Two weekends ago, I went down and visited my oldest daughter and her children. It was a really quick visit and a LOOOONG car ride. 20 hours in the car to visit with the kids for less than 20 hours. Whew.
Last weekend, I went to the beach to see my youngest daughter for her birthday. She turned the big 2-0! No more teenagers for me, I’m officially a mom of adults. How incredibly strange this seems to me.
Anyway, the end result of that trip was 6 hours in a car and one real day of visiting her since she worked on Friday and Sunday. We did hang out with her at work, and that was fun, but not the same as one on one time.
My dilemma is not that I spent the time with my girls, far from it. I wish I could have spent more time with each of them, but by taking off two weekends, I’m at a terrible time crunch for finishing up a lot of projects at work. I’m feeling extremely stressed to get this stuff done, done right and done right NOW!! I know it can’t be perfect, but I want it to be as perfect as it can be, so I’ve been staying up late and chained to my desk from early in the AM until early in the AM.
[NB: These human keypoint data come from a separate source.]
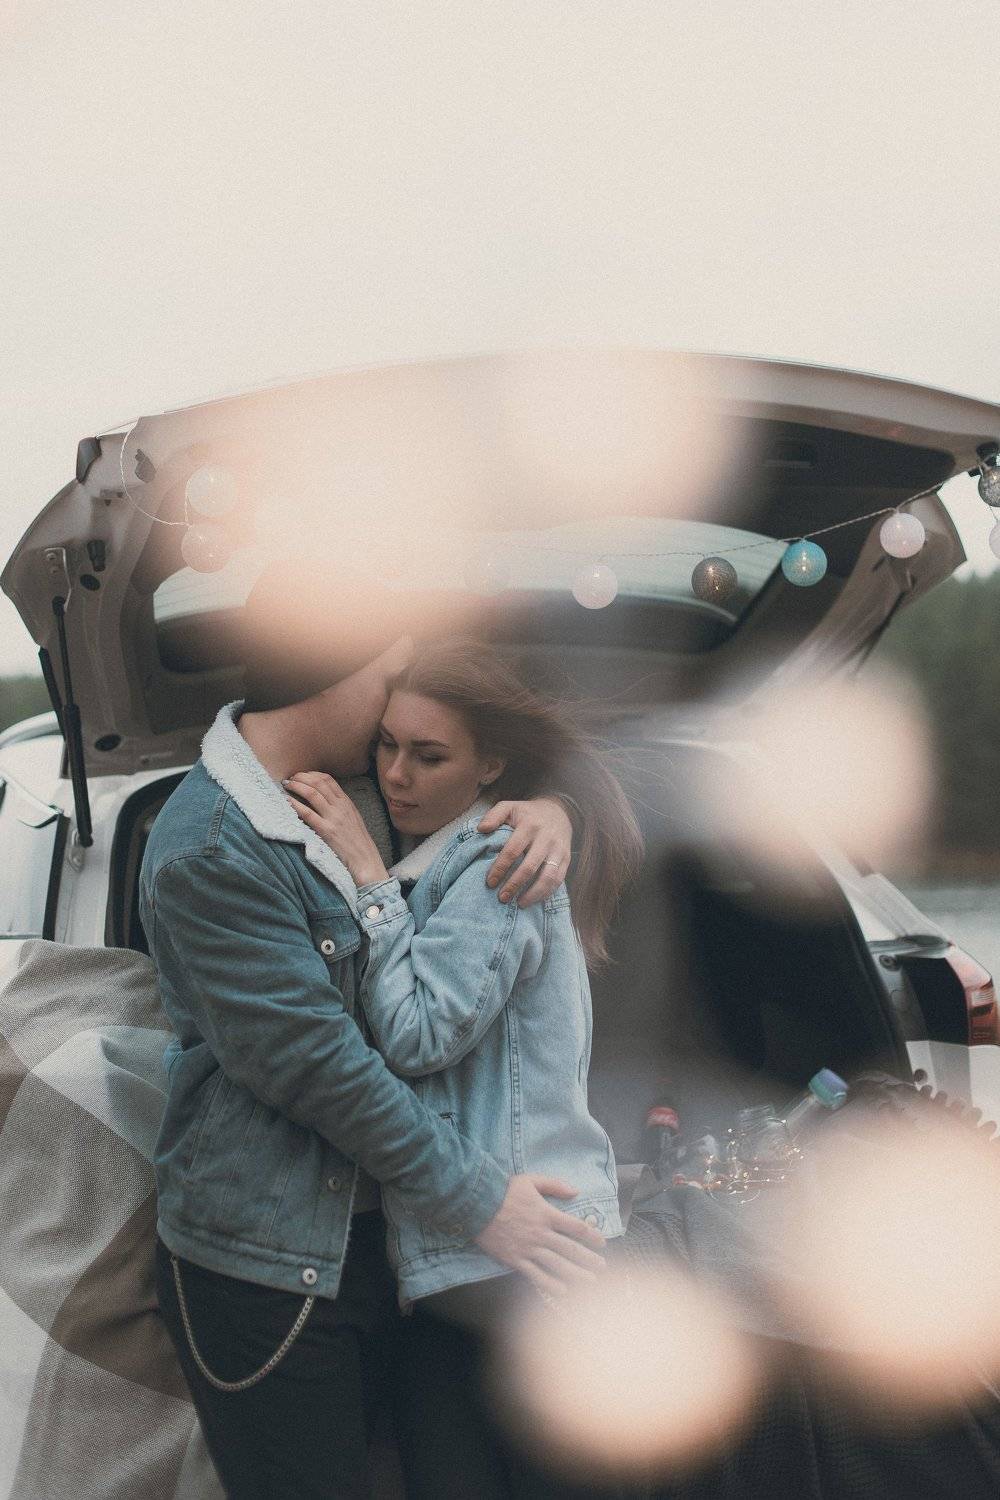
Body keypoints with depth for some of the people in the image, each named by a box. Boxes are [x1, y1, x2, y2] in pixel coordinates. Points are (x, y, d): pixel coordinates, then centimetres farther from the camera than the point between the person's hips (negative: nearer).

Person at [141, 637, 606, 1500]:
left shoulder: (354, 788, 7)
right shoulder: (209, 852, -19)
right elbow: (309, 1059, -21)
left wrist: (545, 809, -3)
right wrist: (476, 1199, -18)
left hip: (359, 1231, 8)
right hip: (262, 1263, -8)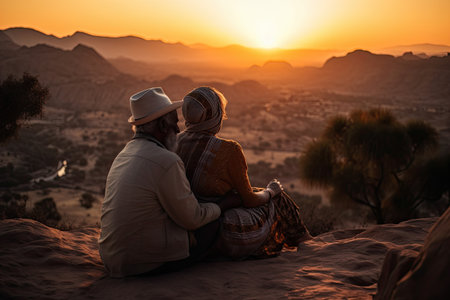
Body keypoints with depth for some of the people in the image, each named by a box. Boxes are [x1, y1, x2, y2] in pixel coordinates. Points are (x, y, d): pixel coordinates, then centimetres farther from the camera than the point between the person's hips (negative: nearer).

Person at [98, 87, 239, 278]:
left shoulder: (125, 154, 9)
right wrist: (223, 205, 8)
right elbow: (192, 219, -11)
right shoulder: (167, 162, -20)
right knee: (213, 222, 8)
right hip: (149, 262, -9)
I HAD to take a break to write a blog… it was driving me crazy just inputting data and i knew this wouldn’t take me that long. Besides, I miss my blogging.
The end result of all of this is that I feel guilty that i took the time to visit, even though I don’t feel guilty at all, and I feel in some ways like I was slacking my responsibilities, even though I know I’m not. It all puts me in two mind frames at once, which can make anyone angsty.
I have to take some time to get some groceries tomorrow. Even this thought makes me feel as though I am slacking, even though I’ve got auditions that night from 3-9, so it’s not like I’m shirking work. Ugh. I think I’m going to go lay down and tell my head to shut up, if I can!! Lol.